Environment & Routing
Next.js middleware rewrites API calls to the TEN agent without losing query strings:
if (pathname.startsWith("/api/agents/")) {
const target = new URL(AGENT_SERVER_URL);
target.pathname = pathname.replace("/api/agents/", "/");
target.search = req.nextUrl.search;
return NextResponse.rewrite(target);
}The frontend loads its configuration from .env (generated from .env.example) and uses genUUID() for request IDs to keep logs consistent.
UX Touches
- Rolling gallery shows a 3D carousel of recognized speakers and updates their status to "Speaking" or "Waiting."
- Spotlight animations use CSS entry transitions to draw attention to new speaker cards.

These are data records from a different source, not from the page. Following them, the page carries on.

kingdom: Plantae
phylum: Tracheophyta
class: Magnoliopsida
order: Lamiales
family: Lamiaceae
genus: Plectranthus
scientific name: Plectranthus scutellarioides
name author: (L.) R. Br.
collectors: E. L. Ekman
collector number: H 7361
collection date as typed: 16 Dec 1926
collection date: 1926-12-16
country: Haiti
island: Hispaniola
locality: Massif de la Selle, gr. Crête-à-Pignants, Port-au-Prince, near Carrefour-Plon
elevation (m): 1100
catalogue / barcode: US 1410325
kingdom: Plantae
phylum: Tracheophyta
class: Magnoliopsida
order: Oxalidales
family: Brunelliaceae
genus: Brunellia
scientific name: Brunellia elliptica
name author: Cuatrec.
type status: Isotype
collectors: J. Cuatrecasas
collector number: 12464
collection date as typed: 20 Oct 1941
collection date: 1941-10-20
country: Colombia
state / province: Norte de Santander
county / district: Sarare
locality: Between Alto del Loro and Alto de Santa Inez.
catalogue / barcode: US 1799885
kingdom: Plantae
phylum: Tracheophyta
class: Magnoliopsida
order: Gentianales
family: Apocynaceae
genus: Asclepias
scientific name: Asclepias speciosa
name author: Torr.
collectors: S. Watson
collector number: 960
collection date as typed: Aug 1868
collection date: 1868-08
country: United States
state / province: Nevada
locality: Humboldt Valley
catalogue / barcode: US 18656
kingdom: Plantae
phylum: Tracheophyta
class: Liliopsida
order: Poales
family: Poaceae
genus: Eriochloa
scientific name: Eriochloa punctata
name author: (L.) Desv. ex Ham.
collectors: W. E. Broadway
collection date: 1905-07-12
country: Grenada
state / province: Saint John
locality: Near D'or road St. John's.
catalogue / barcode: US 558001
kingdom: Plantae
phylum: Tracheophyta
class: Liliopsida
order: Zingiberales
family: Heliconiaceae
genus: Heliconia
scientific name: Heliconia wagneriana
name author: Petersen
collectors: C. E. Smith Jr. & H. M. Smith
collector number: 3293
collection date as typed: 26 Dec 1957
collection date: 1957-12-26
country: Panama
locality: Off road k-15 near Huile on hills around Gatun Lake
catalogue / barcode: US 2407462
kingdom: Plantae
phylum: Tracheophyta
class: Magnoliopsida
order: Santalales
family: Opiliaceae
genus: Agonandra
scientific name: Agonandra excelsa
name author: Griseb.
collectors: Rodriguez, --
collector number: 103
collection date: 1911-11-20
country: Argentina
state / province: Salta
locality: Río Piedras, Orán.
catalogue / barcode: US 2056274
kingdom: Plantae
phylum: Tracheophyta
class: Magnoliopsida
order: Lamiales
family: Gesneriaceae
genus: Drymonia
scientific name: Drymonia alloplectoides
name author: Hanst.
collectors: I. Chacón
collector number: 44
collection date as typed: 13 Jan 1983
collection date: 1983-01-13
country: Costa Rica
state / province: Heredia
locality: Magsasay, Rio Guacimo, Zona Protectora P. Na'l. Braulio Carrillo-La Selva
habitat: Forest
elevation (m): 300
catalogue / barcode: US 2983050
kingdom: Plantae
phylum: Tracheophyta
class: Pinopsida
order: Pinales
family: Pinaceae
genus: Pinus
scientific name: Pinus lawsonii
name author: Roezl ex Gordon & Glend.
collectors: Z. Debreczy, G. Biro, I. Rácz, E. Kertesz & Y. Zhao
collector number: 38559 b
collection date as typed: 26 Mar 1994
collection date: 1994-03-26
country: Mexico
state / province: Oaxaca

- Active speaker tracking drives accent colors and keeps the latest speaker visible with
scrollIntoView.
Hardening Tips
| Concern | Mitigation |
|---|---|
| Duplicate chunks | Map<number, chunk> deduplicates by part_index. |
| Partial payload flush | Cache clears on stop, and messages are removed after full reconstruction. |
| Unknown speaker labels | _normalize_label() collapses variants (for example, "Musk" versus "mask"). |
| Query string loss in middleware | Rewrites use URL objects and preserve the search string. |
| API responses | normalizeApiResponse() centralizes the ok/code/msg/data logic for consistent error handling. |
Running Everything
# Backend: start the TEN agent
task use AGENT=speechmatics-diarization
task run
# Frontend: configure and run
cd agents/examples/speechmatics-diarization/frontend
cp .env.example .env
pnpm install
pnpm devVisit http://localhost:3000, click Start, and speak into the mic. Speechmatics will diarize the audio, the TEN agent will relay speaker labels, and the UI will show each person's words in context.
Wrapping Up
With TEN, Speechmatics, and Agora working together, diarization becomes a straightforward pipeline:
- Capture real-time audio.
- Hand it off to a diarization capable ASR service.
- Normalize speaker metadata.
- Stream structured chunks back to the browser.
- Reconstruct and surface those chunks beautifully.
The result is a responsive assistant that not only hears the conversation but also remembers who said what.